In the immediate aftermath of the injury, the reality of the situation quickly set in for Bryant. He believed it was a fluke but that didn’t lessen the pain. As his teammates prepared for a primetime game at Northwestern, Bryant moped, the victim of an emotional funk.
But a support system quickly formed around Bryant that included his family, friends, teammates and coaches. His spirits were raised and his loose exterior reemerged.
“As soon as it happened, my mind was racing just because I couldn’t quite understand why it may have happened,” Bryant said. “I was probably in that hole about a week. But my teammates, my family, the coaches – everybody stood by me.
“Everybody was positive about the whole situation. With positive people around me influencing me, I had no choice but to be positive about the whole situation. Right now, that’s where I’m at with the whole process.”
The uplifting moments only continued when Ryan Shazier sought Bryant’s approval to a question before practice one day. Could he wear Bryant’s No. 2, the linebacker asked. Bryant didn’t flinch, hesitate or waver. His answer was a resounding yes.
“That really put the icing on the cake. That means the world to me,” Bryant said. “I feel like everyone knows that my spirit is still out on the field even though I’m not physically out there. It was a great, humbling experience for me.”

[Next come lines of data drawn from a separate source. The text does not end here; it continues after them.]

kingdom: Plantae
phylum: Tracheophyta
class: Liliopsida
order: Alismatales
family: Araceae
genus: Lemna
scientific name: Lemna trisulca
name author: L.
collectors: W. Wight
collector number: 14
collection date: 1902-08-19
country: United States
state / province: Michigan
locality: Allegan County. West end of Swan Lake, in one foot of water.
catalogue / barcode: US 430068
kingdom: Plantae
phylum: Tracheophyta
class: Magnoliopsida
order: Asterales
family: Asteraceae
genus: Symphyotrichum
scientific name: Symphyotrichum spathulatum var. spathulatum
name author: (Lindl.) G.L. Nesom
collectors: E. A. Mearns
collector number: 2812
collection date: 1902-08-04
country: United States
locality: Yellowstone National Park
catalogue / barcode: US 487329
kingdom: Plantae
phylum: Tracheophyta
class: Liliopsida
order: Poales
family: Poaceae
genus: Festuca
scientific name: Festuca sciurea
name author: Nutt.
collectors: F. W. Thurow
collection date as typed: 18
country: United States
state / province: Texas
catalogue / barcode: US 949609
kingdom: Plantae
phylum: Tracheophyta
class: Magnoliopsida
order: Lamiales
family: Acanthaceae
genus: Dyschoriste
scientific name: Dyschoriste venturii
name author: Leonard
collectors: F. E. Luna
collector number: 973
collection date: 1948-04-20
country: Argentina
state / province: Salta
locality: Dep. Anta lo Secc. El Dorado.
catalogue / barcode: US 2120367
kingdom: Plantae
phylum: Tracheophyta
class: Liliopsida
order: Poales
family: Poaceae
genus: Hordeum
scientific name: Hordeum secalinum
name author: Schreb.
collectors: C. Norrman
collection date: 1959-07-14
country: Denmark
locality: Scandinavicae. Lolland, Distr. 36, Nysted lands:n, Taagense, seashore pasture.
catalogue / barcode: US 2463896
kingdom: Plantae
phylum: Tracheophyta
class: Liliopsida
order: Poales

So with their undisputed leader on the sideline, the Silver Bullets look to Shazier to provide that extra boost. He’s done Bryant proud while wearing his digit. In Saturday’s win at Illinois, Shazier tallied 16 tackles, including 1.5 sacks and a safety. That output netted Shazier Big Ten and national defensive player of the week honors.
“I think it just pushed him a little bit, knowing he had to be out there making plays for me and him,” Bryant said. “He knows how many plays I’d be out there making.”